EXCERTO SELECIONADO ->
Penso que faz parte da "recuperação" do hiv, aprender a não usá-lo como desculpa. Se de facto me sinto melhor, mais no controlo de mim próprio e da minha vida, se sinto que o hiv já não é assim tão complicado, porque é que vou usá-lo para demonstrar/ enfatizar a mim próprio como a minha vida é difícil em alguns momentos? Essa gota de água tem de deixar de existir, simplesmente. E sinto que tenho de me policiar mais nesse sentido. Às vezes, pergunto-me qual é exactamente o meu problema. Se não tivesse hiv e tudo o resto fosse igual, sentir-me-ia na mesma? Ou o hiv agrava? Se não tivesse hiv, seria mais feliz no trabalho? Teria mais dinheiro? Teria um namorado? Não, tenho de ser honesto e dizer que o hiv agrava muito pouco nesta fase. E, por isso, tenho de deixar de ceder à tentação de desculpar ou justificar o menos bom na minha vida com este vírus. Trata-se de ser honesto e é mais uma parte de todo o propósito de retomar as rédeas da nossa vida. E, tal como muitas outras coisas, esta mudança exige esforço, exige de mim. Mas é mais um passo rumo à libertação total. E eu não quero falhar nem um.


Friday, April 18, 2014

Uma pequena nota...

DETALHES DA TAREFA ->
Prolongue o texto sobre viver com o VIH, começando logo a seguir à última frase apresentada.

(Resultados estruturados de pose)
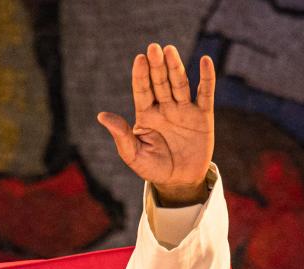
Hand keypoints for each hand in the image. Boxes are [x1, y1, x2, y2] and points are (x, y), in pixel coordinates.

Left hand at [97, 44, 214, 205]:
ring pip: (180, 84)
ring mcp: (184, 110)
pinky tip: (205, 61)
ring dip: (176, 67)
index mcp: (146, 116)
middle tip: (153, 48)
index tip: (139, 59)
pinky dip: (206, 78)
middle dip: (157, 66)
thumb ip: (120, 134)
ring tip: (170, 50)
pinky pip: (205, 93)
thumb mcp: (133, 155)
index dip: (141, 75)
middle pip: (160, 83)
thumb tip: (101, 116)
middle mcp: (164, 109)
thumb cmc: (153, 169)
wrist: (179, 181)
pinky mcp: (203, 115)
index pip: (142, 91)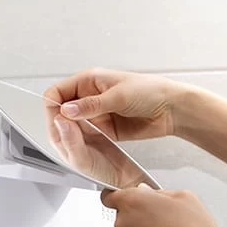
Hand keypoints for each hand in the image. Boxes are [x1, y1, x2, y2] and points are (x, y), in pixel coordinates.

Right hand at [44, 69, 185, 141]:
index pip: (58, 92)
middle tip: (65, 134)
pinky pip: (87, 136)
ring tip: (74, 141)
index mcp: (89, 80)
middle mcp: (90, 96)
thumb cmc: (151, 91)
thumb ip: (91, 105)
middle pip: (62, 110)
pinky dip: (83, 141)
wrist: (172, 109)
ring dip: (71, 133)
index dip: (54, 106)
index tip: (57, 120)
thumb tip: (67, 110)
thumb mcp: (118, 96)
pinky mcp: (105, 129)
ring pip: (73, 125)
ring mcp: (97, 113)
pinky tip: (84, 146)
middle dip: (60, 122)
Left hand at [101, 186, 226, 226]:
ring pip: (133, 226)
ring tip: (171, 225)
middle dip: (139, 208)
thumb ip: (159, 191)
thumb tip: (148, 192)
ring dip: (146, 224)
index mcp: (131, 201)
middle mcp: (124, 222)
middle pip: (124, 210)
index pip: (109, 195)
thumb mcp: (183, 196)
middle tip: (162, 209)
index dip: (122, 193)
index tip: (133, 193)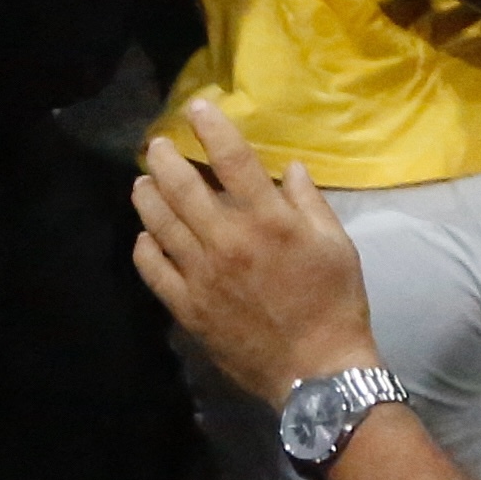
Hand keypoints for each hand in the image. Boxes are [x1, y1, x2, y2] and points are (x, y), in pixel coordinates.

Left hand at [132, 97, 377, 406]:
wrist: (318, 371)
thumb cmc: (335, 303)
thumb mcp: (337, 245)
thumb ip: (309, 202)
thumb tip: (288, 168)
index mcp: (269, 221)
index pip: (232, 160)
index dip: (211, 127)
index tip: (196, 108)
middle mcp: (229, 241)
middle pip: (182, 187)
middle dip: (164, 159)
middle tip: (157, 146)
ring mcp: (203, 276)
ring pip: (160, 224)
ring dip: (147, 197)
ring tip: (143, 182)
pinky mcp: (188, 308)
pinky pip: (154, 271)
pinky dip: (145, 248)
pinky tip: (145, 237)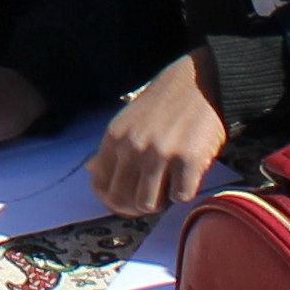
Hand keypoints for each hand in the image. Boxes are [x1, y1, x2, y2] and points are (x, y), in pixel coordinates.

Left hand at [90, 55, 225, 216]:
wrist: (198, 82)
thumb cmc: (162, 105)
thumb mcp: (127, 121)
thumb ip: (111, 149)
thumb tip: (90, 171)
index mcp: (114, 138)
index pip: (101, 186)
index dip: (112, 200)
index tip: (125, 201)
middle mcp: (133, 147)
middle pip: (122, 201)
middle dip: (135, 207)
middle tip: (151, 198)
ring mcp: (161, 154)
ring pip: (148, 204)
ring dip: (160, 200)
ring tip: (169, 185)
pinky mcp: (189, 160)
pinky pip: (181, 196)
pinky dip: (185, 191)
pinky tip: (188, 176)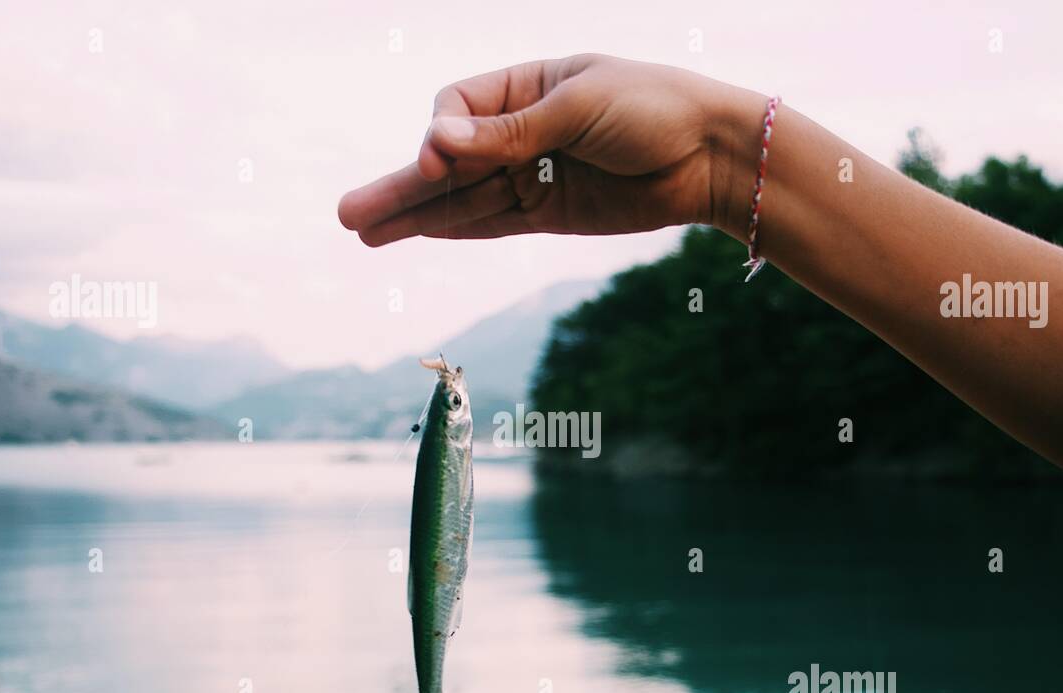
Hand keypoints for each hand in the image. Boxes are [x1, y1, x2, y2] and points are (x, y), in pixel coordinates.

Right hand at [337, 54, 764, 245]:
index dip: (442, 137)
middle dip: (402, 189)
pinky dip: (456, 231)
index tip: (442, 158)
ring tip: (364, 234)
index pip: (457, 110)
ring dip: (416, 218)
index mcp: (526, 85)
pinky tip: (416, 235)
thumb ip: (508, 133)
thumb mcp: (578, 108)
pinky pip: (492, 224)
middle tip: (348, 217)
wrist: (714, 155)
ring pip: (463, 200)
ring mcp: (533, 174)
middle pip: (448, 162)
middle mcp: (522, 131)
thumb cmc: (654, 107)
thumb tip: (436, 144)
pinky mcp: (550, 213)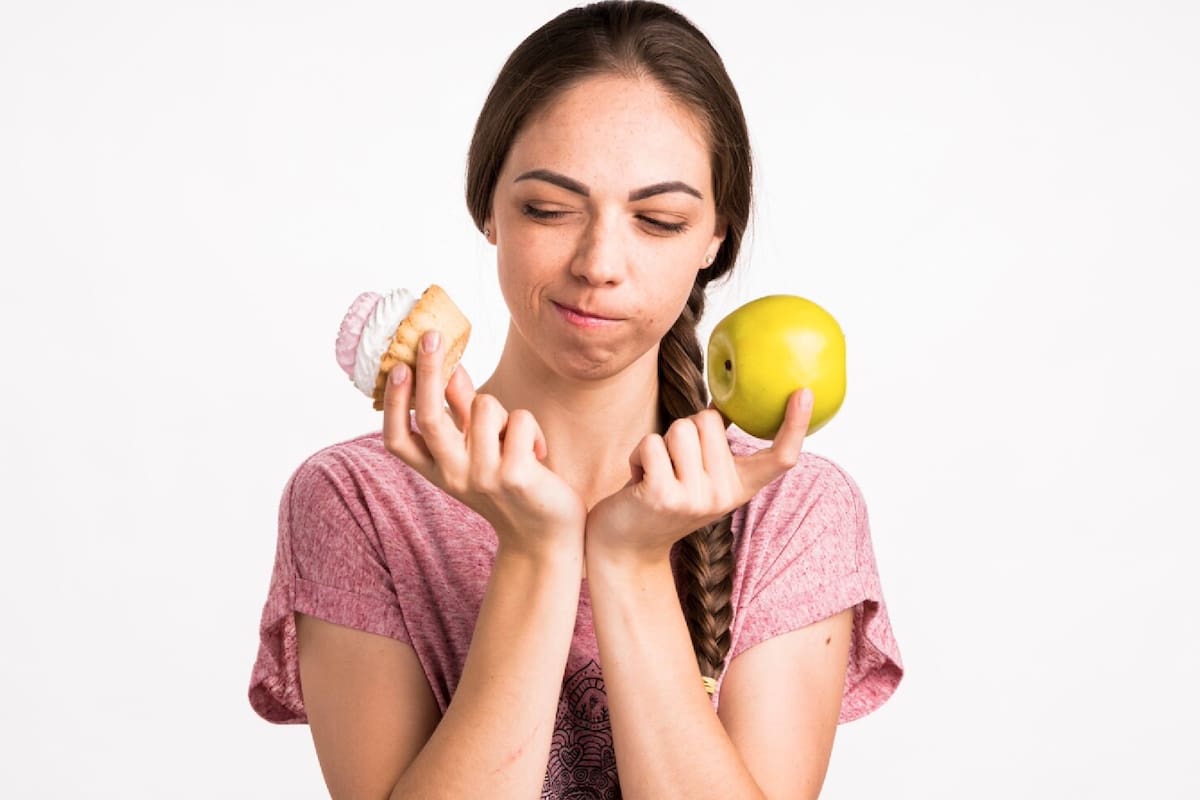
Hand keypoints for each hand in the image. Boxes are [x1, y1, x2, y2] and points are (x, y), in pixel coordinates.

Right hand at [382, 331, 586, 560]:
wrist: (544, 538)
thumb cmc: (511, 488)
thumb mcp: (478, 452)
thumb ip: (461, 415)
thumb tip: (449, 368)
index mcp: (438, 471)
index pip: (398, 439)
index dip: (393, 403)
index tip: (396, 366)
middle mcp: (453, 475)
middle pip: (430, 416)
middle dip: (429, 370)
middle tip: (431, 336)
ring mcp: (482, 476)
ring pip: (484, 406)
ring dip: (502, 411)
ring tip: (515, 439)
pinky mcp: (514, 475)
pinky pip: (518, 419)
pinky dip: (530, 428)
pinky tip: (537, 456)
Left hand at [585, 388, 813, 566]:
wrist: (628, 546)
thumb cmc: (663, 497)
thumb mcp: (701, 477)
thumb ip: (716, 448)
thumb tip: (726, 403)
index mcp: (740, 487)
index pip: (780, 457)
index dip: (796, 424)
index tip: (805, 392)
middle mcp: (724, 496)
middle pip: (709, 420)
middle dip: (684, 430)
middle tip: (673, 465)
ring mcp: (695, 498)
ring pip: (680, 428)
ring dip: (660, 443)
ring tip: (656, 473)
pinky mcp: (663, 496)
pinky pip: (652, 442)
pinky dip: (638, 454)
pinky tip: (639, 480)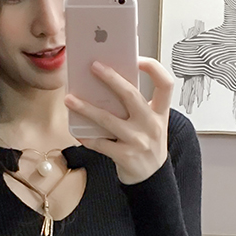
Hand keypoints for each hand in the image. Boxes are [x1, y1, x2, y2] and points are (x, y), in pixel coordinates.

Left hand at [64, 57, 173, 184]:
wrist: (151, 178)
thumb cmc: (146, 143)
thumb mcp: (150, 123)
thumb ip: (135, 106)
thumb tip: (103, 85)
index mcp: (160, 112)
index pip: (166, 83)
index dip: (153, 68)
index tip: (136, 58)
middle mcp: (152, 125)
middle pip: (132, 95)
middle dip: (111, 79)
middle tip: (93, 66)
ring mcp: (139, 141)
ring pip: (108, 120)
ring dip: (86, 108)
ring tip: (69, 99)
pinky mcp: (125, 156)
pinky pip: (100, 143)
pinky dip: (86, 136)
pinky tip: (75, 129)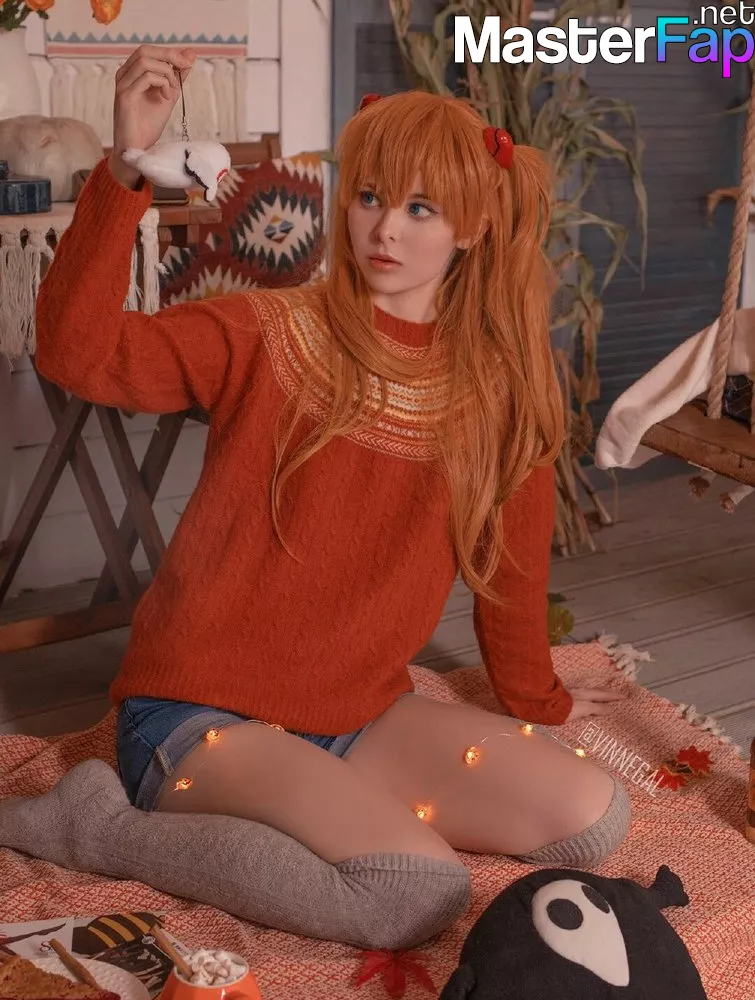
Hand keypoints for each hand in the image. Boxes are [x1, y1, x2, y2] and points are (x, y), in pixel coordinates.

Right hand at [110, 44, 195, 187]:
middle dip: (169, 55)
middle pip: (145, 50)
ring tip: (173, 91)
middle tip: (185, 67)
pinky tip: (166, 98)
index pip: (149, 51)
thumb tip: (190, 54)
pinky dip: (161, 83)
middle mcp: (124, 75)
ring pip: (146, 61)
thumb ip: (177, 77)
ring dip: (166, 73)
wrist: (138, 149)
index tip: (188, 61)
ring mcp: (123, 84)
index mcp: (131, 73)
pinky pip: (145, 77)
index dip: (169, 52)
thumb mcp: (168, 96)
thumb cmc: (148, 125)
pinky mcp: (125, 96)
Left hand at [565, 687, 626, 721]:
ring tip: (604, 695)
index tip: (625, 696)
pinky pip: (581, 695)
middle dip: (607, 692)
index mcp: (585, 694)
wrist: (544, 704)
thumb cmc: (565, 708)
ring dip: (598, 693)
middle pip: (596, 691)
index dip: (613, 696)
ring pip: (589, 692)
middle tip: (618, 693)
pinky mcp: (564, 697)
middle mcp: (579, 692)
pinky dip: (588, 696)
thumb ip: (596, 708)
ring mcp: (571, 693)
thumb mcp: (584, 708)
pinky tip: (586, 699)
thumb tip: (610, 709)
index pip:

RESPOSTA À TAREFA ->
Esta semana houve alguém que me deixou um comentário num post. Essa pessoa foi diagnosticada no dia em que colocou o comentário, começou a fazer uma pesquisa desenfreada na internet acerca do assunto (como me lembro desse momento...) e deu com este blog. Receber este tipo de comentários é muito gratificante. Ao mesmo tempo, dói-me imaginar a confusão e revolução que está naquela cabeça neste momento...

A verdade é que o tempo cura muita coisa e nenhum de nós está sozinho. O meu email (serounaoserpositivo@gmail.com) está disponível para quem quiser "falar". Força!

Edge


Já há muito tempo que não escrevia aqui. Desde a última vez, muito aconteceu e muito começou a mudar. Felizmente, o tal cansaço de que falava no último post começou a desaparecer há algum tempo atrás. Há uma aceitação diferente de tudo o que aconteceu nos últimos dois anos. Há pazes a serem feitas.

Houve vários factores que contribuíram para este processo, para este caminho. Comecei a sentir a necessidade, bem como a possibilidade, de mudança em mim. Precisava de dar mais passos em direcção à pessoa que sempre ambicionei ser, à vida que sempre imaginei que teria. Com o tempo, apercebemo-nos que aqueles sonhos de adolescência, os ideais, as expectativas, não acontecem por si só. A tal ideia de "the universe works with us, not for us". E, a certa altura, percebi que não só precisava de me aproximar desse ideal, de fazer um esforço para que isso acontecesse, como me sentia preparado para começar a trabalhar essas mudanças. E é nesse processo que entrei há uns meses atrás e que está a ser cumprido gradualmente.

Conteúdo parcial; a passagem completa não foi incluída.